Hacker News new | ask | show | jobs
by ajdecon 2314 days ago
One of my favorite recurring team conversations is the one where everyone shares stories of the outages they've caused or the systems they've broken. This conversation has happened eventually on every SRE (sysadmin/PE/devops/whatever) team I've joined, usually when a junior team member causes their first outage and is having an emotional meltdown. I remember my own meltdown of that form, and I remember it helped hearing about the terrible problems my friends and mentors had caused in their turn.

The first outage where I thought I was going to get fired: I was working on a system that had a single-point-of-failure server, and through a mishap with rsync I accidentally destroyed the contents of /etc. That SPOF also had no backups. (I'm not claiming it was well-designed...) Thankfully the job that depended on that server would not kick off until morning, so my team slowly reconstructed its functions on a separate machine and swapped it in behind the scenes. I helped as much as I could while vibrating with anxiety, and my team was incredibly kind throughout. I was not in fact fired. :-)
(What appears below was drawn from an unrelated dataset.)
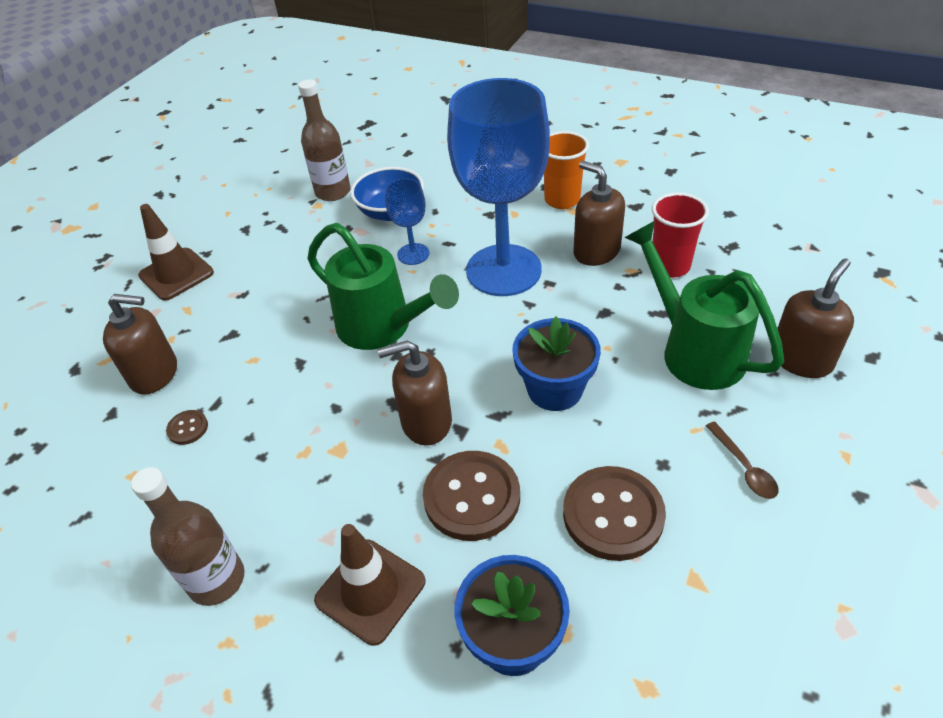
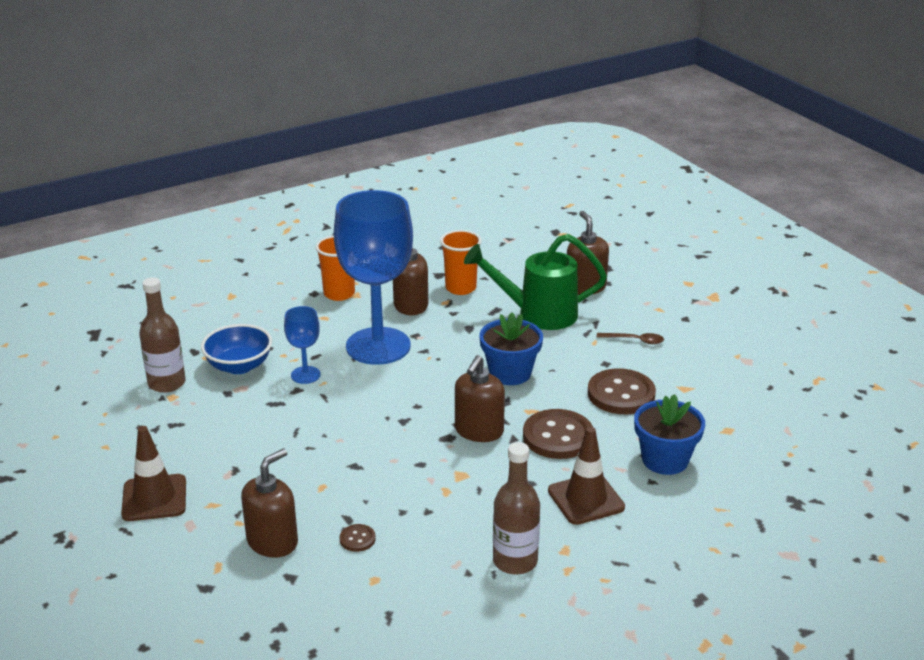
camera: 60 degrees left, 15 degrees down
green watering can [307,223,459,350] -> none
red cup [652,192,709,278] -> orange cup [440,230,482,295]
The most recent outage I caused? Yesterday! I accidentally rebooted most of the machines in a development cluster. It's a dev system, there's no SLA, on the whole I don't feel horrid, but it definitely ruined a few people's work for an hour. This morning I spent a few minutes putting in a guard rail to prevent that particular mistake again...

If you're in this job long enough, everyone breaks things -- it just happens.